#### [TASK DETAILS]
Reproduce the passage from the STAAD Foundation Advanced announcement word for word, starting at "An offset is" and ending at "the figure below.".

#### [SOURCE]
════════

STAAD Foundation Advanced CONNECT Edition V9 Update 2 | 770.1 mb
Bentley Systems Inc., is pleased to announce the availability of STAAD Foundation Advanced CONNECT Edition V9 Update 2 (version 9.2.0.34) . This software is used for the analysis and design of isolated footings, combined footings, strip footings, pile caps and mat foundations.
The following features have been implemented and/or enhanced since the CONNECT Edition V9.1 (Release 9.1.0.14) of STAAD Foundation Advanced.
Australian code AS3600-2018
The 2018 edition of the Australian code with Amendment 1 is now available for design of isolated footings, combined footings and pilecaps in the General mode of the program.
Isolated footings with the column located away from the center
This feature, which was disabled a few versions ago, has now been restored.
The user has to specify the offset distance along the global X and Z axis. In the General as well as Toolkit modes of the program, this is done through the Footing Geometry page.
An offset is positive if it is along the positive direction of the respective axis. Similarly, a negative value should be specified if the column is located on the negative side of the corresponding global axis with respect to the center of the footing. The positive directions of the X and Z axis are as shown in the figure below.

════════

#### [DATA SECTION]

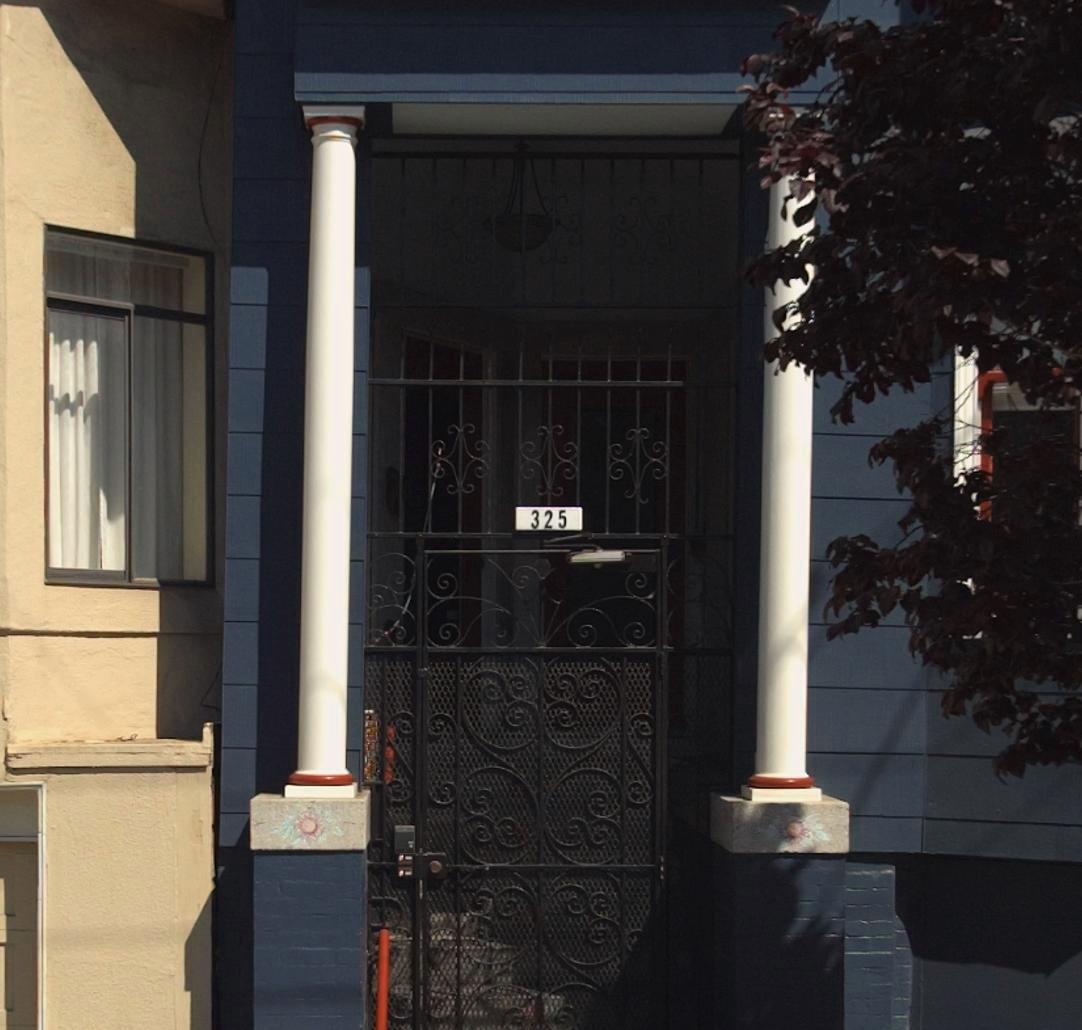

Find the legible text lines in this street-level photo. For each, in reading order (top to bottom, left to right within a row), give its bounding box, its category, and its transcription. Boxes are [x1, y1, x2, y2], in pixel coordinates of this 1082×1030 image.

[530, 509, 568, 529] StreetNumber: 325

════════

#### [SOLUTION BELOW]
An offset is positive if it is along the positive direction of the respective axis. Similarly, a negative value should be specified if the column is located on the negative side of the corresponding global axis with respect to the center of the footing. The positive directions of the X and Z axis are as shown in the figure below.